En 1967, Maurice Chevalier décide de mettre un terme à sa carrière et entame une tournée d’adieux à travers le monde. Le succès est au rendez-vous partout où il passe, dans près de vingt pays dont le Canada, la Suède, l’Angleterre, l’Espagne, l’Argentine et les États-Unis, où il reçoit un Tony Award spécial, venant couronner sa prestigieuse carrière. Il termine sa tournée à Paris, authéâtre des Champs-Élysées, où il se produit à guichets fermés du 1er au 20 octobre 1968. L’année suivante, il est honoré par Charles Percy lors d’une séance au Sénat américain, et le réalisateur Wolfgang Reitherman lui demande d’interpréter la chanson du film Les Aristochats, ce que Chevalier accepte de faire, en français et en anglais, par amitié pour Walt Disney, mort quelques années plus tôt. Il reçoit à Cannes un trophée MIDEM pour célébrer ses 68 ans de carrière et publie le dernier tome de ses mémoires, Môme à cheveux blancs.

Hospitalisé à l’hôpital Necker pour un blocage des reins le 13 décembre, Maurice Chevalier s’y éteint le 1er janvier 1972 à 17 h, à l’âge de 83 ans.
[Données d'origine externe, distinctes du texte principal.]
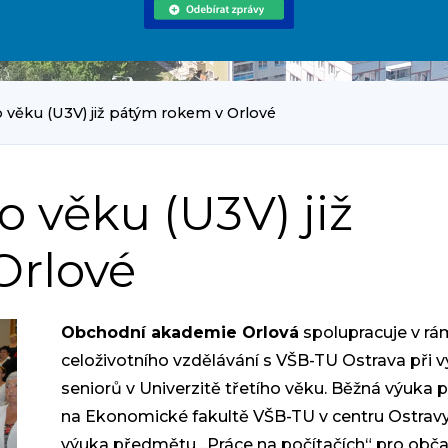
ho věku (U3V) již pátým rokem v Orlové
o věku (U3V) již
Orlové
Obchodní akademie Orlová
spolupracuje v rá
celoživotního vzdělávání s VŠB-TU Ostrava při 
seniorů v Univerzitě třetího věku. Běžná výuka 
na Ekonomické fakultě VŠB-TU v centru Ostravy
výuka předmětu „Práce na počítačích“ pro obč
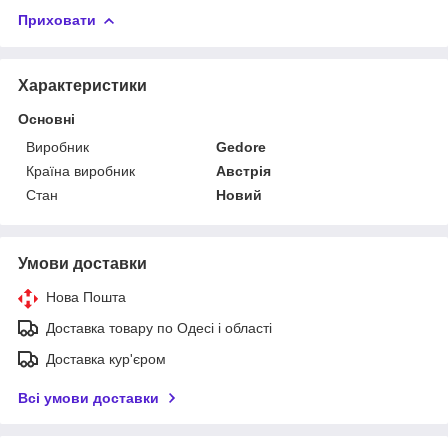
Приховати
Характеристики
Основні
Виробник
Gedore
Країна виробник
Австрія
Стан
Новий
Умови доставки
Нова Пошта
Доставка товару по Одесі і області
Доставка кур'єром
Всі умови доставки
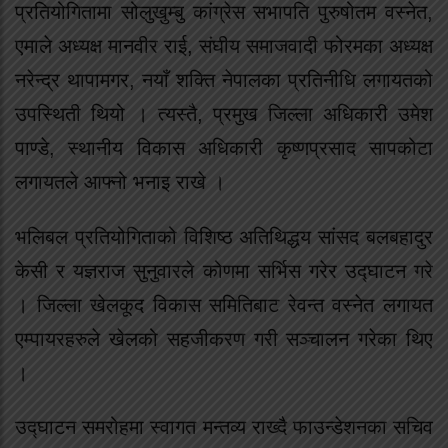
प्रतियोगितामा सोलुखुम्बु कांग्रेस सभापति पुरुषोतम वस्नेत,
एमाले अध्यक्ष मानवीर राई, संघीय समाजवादी फोरमका अध्यक्ष
नरेन्द्र थापामगर, नयाँ शक्ति नेपालका प्रतिनीधि लगायतको
उपस्थिती थियो । त्यस्तै, प्रमुख जिल्ला अधिकारी उमेश
पाण्डे, स्थानीय विकास अधिकारी कृष्णप्रसाद सापकोटा
लगायतले आफ्नो भनाइ राखे ।
भलिबल प्रतियोगिताको विशिष्ठ अतिथिद्धय सांसद बलबहादुर
केसी र यज्ञराज सुनुवारले कोणमा सर्भिस गरेर उद्घाटन गरे
। जिल्ला खेलकूद विकास समितिबाट रेवन्त वस्नेत लगायत
एम्पायरहरुले खेलको सहजीकरण गरी सञ्चालन गरेका थिए
।
उद्घाटन समरोहमा स्वागत मन्तव्य राख्दै फाउन्डेशनका सचिव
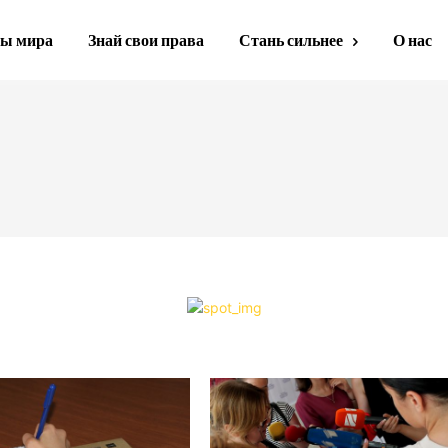
ы мира
Знай свои права
Стань сильнее
О нас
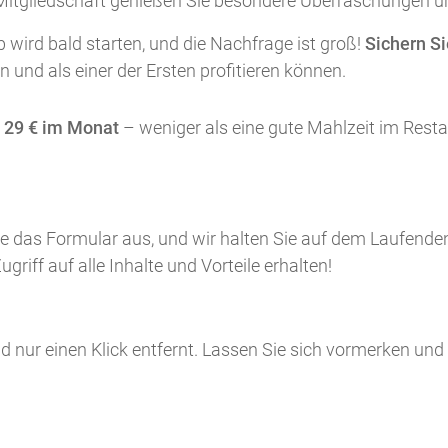
itgliedschaft genießen Sie besondere Überraschungen un
wird bald starten, und die Nachfrage ist groß!
Sichern Si
n und als einer der Ersten profitieren können.
r
29 € im Monat
– weniger als eine gute Mahlzeit im Rest
 Sie das Formular aus, und wir halten Sie auf dem Laufende
griff auf alle Inhalte und Vorteile erhalten!
d nur einen Klick entfernt. Lassen Sie sich vormerken und s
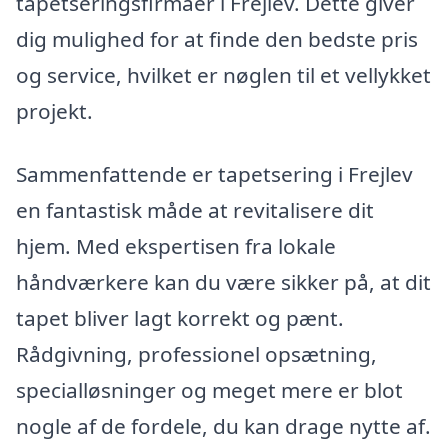
tapetseringsfirmaer i Frejlev. Dette giver
dig mulighed for at finde den bedste pris
og service, hvilket er nøglen til et vellykket
projekt.
Sammenfattende er tapetsering i Frejlev
en fantastisk måde at revitalisere dit
hjem. Med ekspertisen fra lokale
håndværkere kan du være sikker på, at dit
tapet bliver lagt korrekt og pænt.
Rådgivning, professionel opsætning,
specialløsninger og meget mere er blot
nogle af de fordele, du kan drage nytte af.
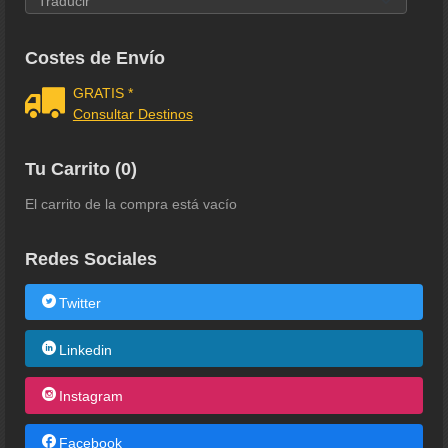
Costes de Envío
GRATIS *
Consultar Destinos
Tu Carrito (0)
El carrito de la compra está vacío
Redes Sociales
Twitter
Linkedin
Instagram
Facebook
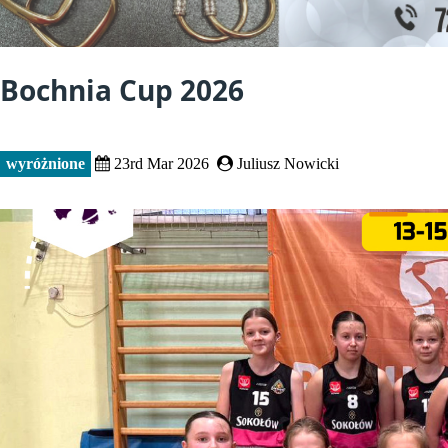
Bochnia Cup 2026
wyróżnione
23rd Mar 2026
Juliusz Nowicki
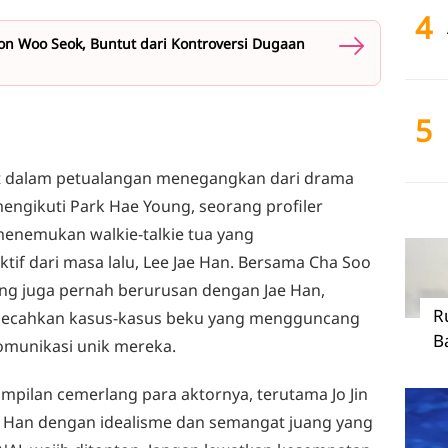
4
 Woo Seok, Buntut dari Kontroversi Dugaan
5
ut dalam petualangan menegangkan dari drama
mengikuti Park Hae Young, seorang profiler
menemukan walkie-talkie tua yang
f dari masa lalu, Lee Jae Han. Bersama Cha Soo
ang juga pernah berurusan dengan Jae Han,
R
mecahkan kasus-kasus beku yang mengguncang
B
komunikasi unik mereka.
mpilan cemerlang para aktornya, terutama Jo Jin
Han dengan idealisme dan semangat juang yang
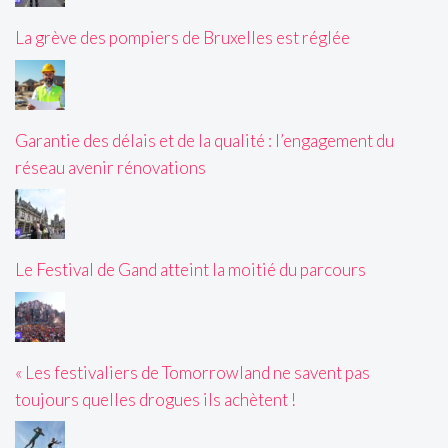
La grève des pompiers de Bruxelles est réglée
Garantie des délais et de la qualité : l’engagement du
réseau avenir rénovations
Le Festival de Gand atteint la moitié du parcours
« Les festivaliers de Tomorrowland ne savent pas
toujours quelles drogues ils achètent !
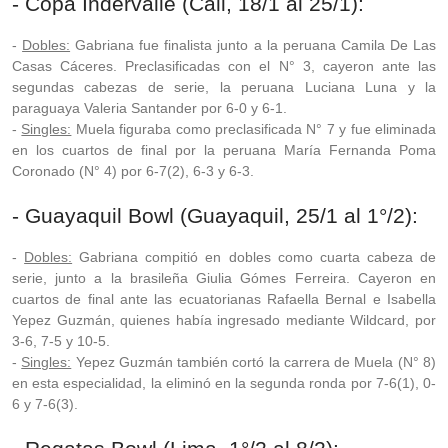
- Copa Indervalle (Cali, 18/1 al 25/1):
-
Dobles:
Gabriana fue finalista junto a la peruana Camila De Las
Casas Cáceres. Preclasificadas con el N° 3, cayeron ante las
segundas cabezas de serie, la peruana Luciana Luna y la
paraguaya Valeria Santander por 6-0 y 6-1.
-
Singles:
Muela figuraba como preclasificada N° 7 y fue eliminada
en los cuartos de final por la peruana María Fernanda Poma
Coronado (N° 4) por 6-7(2), 6-3 y 6-3.
- Guayaquil Bowl (Guayaquil, 25/1 al 1°/2):
-
Dobles:
Gabriana compitió en dobles como cuarta cabeza de
serie, junto a la brasileña Giulia Gómes Ferreira. Cayeron en
cuartos de final ante las ecuatorianas Rafaella Bernal e Isabella
Yepez Guzmán, quienes había ingresado mediante Wildcard, por
3-6, 7-5 y 10-5.
-
Singles:
Yepez Guzmán también cortó la carrera de Muela (N° 8)
en esta especialidad, la eliminó en la segunda ronda por 7-6(1), 0-
6 y 7-6(3).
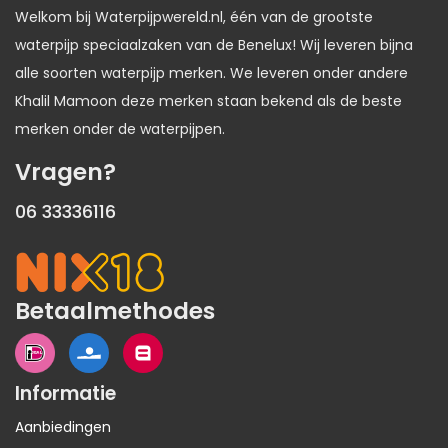
Welkom bij Waterpijpwereld.nl, één van de grootste
waterpijp speciaalzaken van de Benelux! Wij leveren bijna
alle soorten waterpijp merken. We leveren onder andere
Khalil Mamoon deze merken staan bekend als de beste
merken onder de waterpijpen.
Vragen?
06 33336116
Betaalmethodes
Informatie
Aanbiedingen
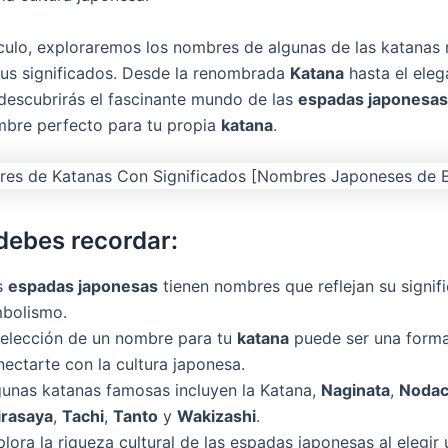
ículo, exploraremos los nombres de algunas de las katanas
us significados. Desde la renombrada
Katana
hasta el eleg
 descubrirás el fascinante mundo de las
espadas japonesas
ombre perfecto para tu propia
katana
.
debes recordar:
s
espadas japonesas
tienen nombres que reflejan su signif
mbolismo.
 elección de un nombre para tu
katana
puede ser una form
ectarte con la cultura japonesa.
gunas katanas famosas incluyen la Katana,
Naginata
,
Nodac
irasaya
,
Tachi
,
Tanto
y
Wakizashi
.
lora la riqueza cultural de las espadas japonesas al elegi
Aussitôt, des hommages affluent du monde entier et la presse internationale se fait l’écho de la disparition de celui que Le Parisien surnomme « Le Roi du music-hall ». Le président Georges Pompidou salue la mémoire d’une « image de la France » dans laquelle « les Français se reconnaissaient volontiers. » Le 5 janvier, une foule d’anonymes et de personnalités (dont Grace de Monaco, Louis de Funès, Michel Simon ou Georges Carpentier) se réunit à l’église de Marnes-la-Coquette où ses obsèques sont célébrées. Maurice Chevalier est inhumé au « cimetière nouveau » de la ville, aux côtés de sa mère, et non loin d’Albert Willemetz, à qui il devait beaucoup de ses grands succès.